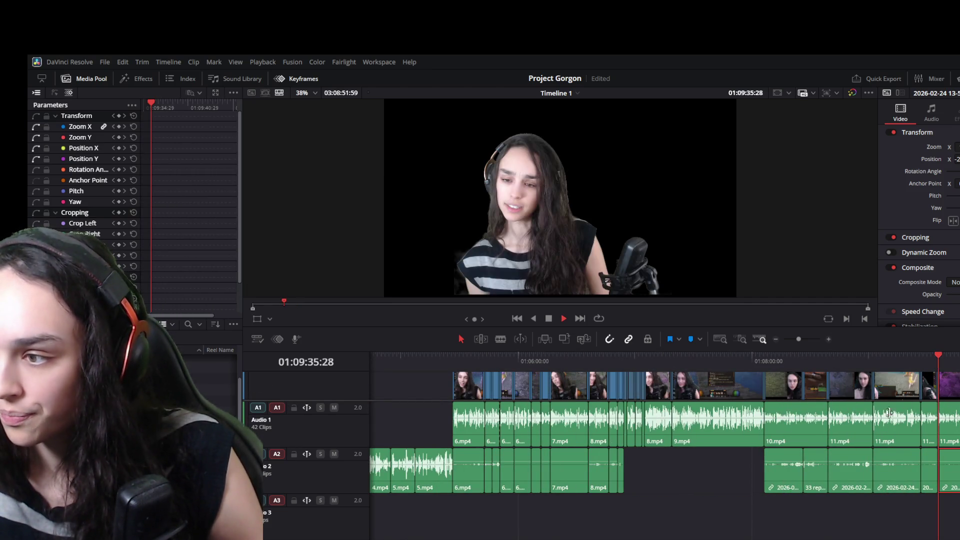
key("space")
key("space")
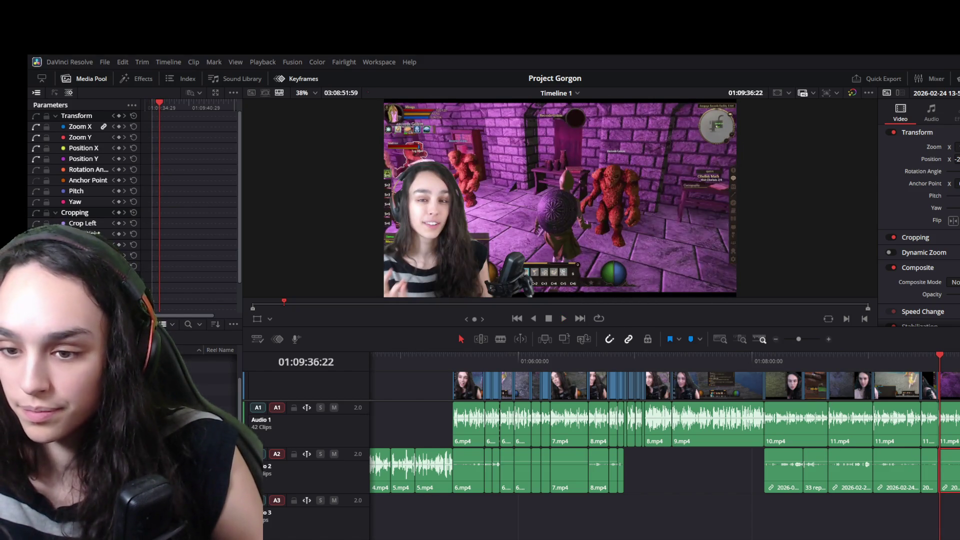
scroll(837, 439, "right", 5)
key("space")
key("space")
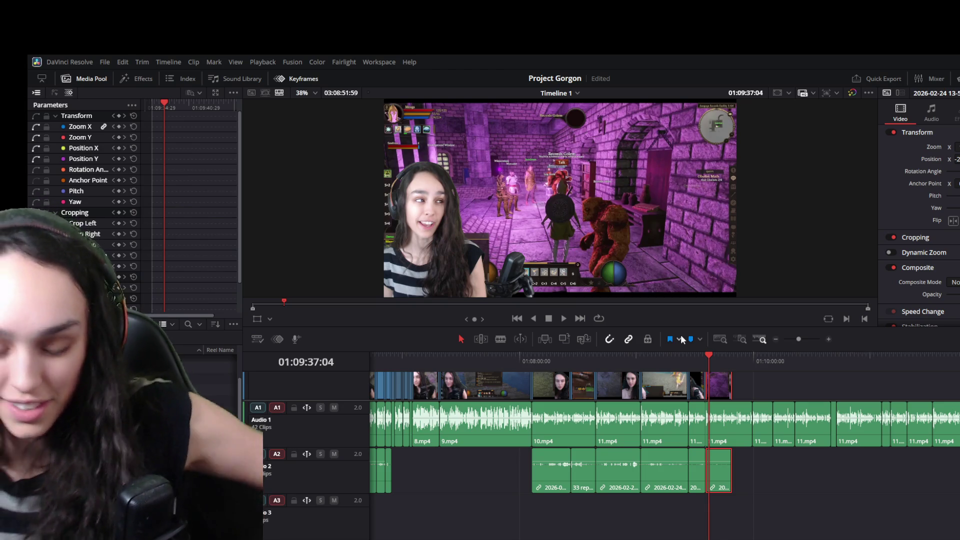
- Replay the newly placed clip a couple of times to check it reaches about 01:09:45
key("space")
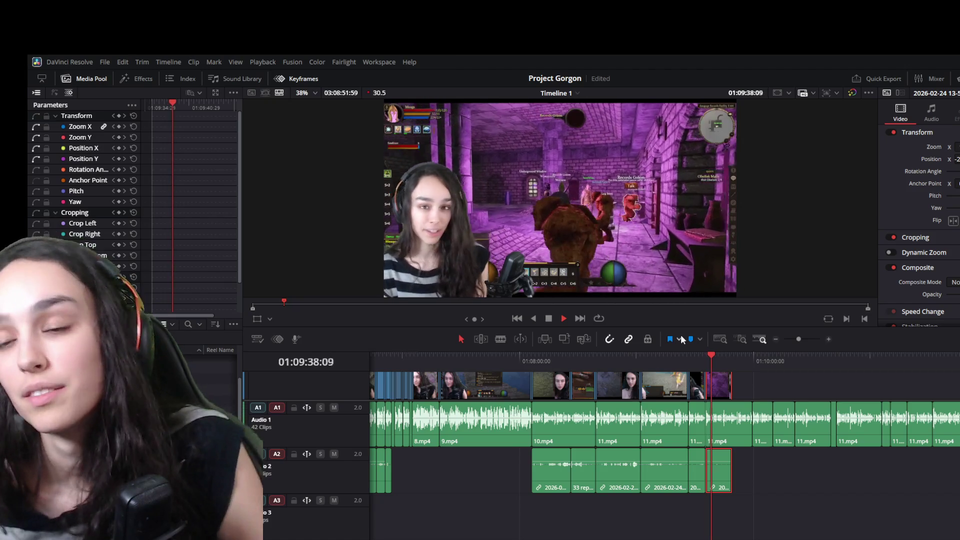
key("space")
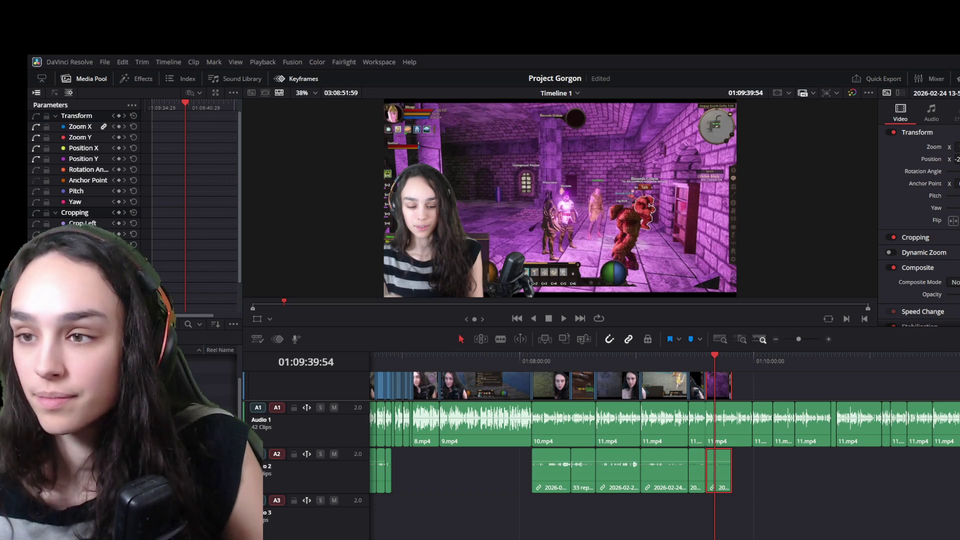
left_click(791, 469)
key("space")
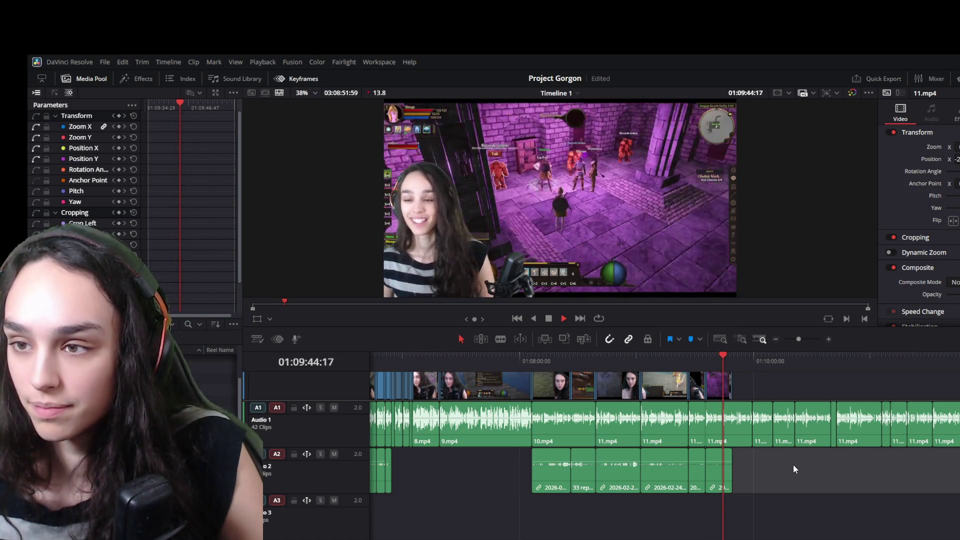
key("space")
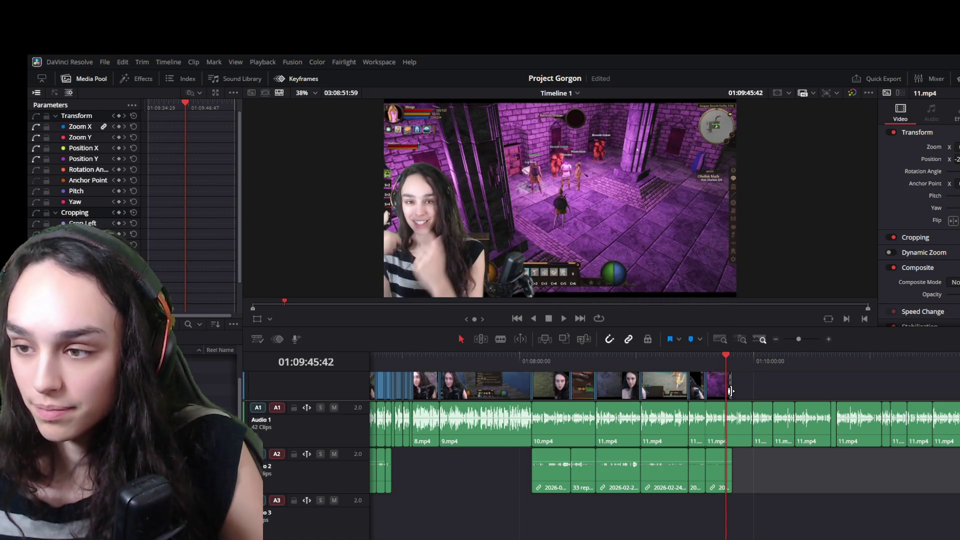
- Extend the clip end slightly, play it back and save the project
left_click_drag(729, 390, 751, 391)
key("space")
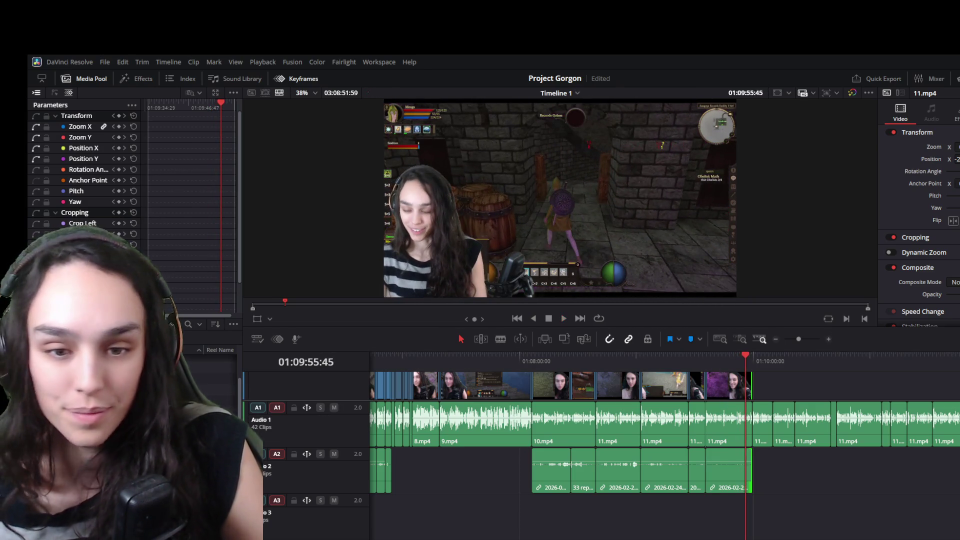
key("ctrl+s")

****************

# To do
The answer is the complete set of records, copied exactly, with pictures omitted.

# Task response
key("space")
key("space")
scroll(837, 439, "right", 5)
key("space")
key("space")
- Replay the newly placed clip a couple of times to check it reaches about 01:09:45
key("space")
key("space")
left_click(791, 469)
key("space")
key("space")
- Extend the clip end slightly, play it back and save the project
left_click_drag(729, 390, 751, 391)
key("space")
key("ctrl+s")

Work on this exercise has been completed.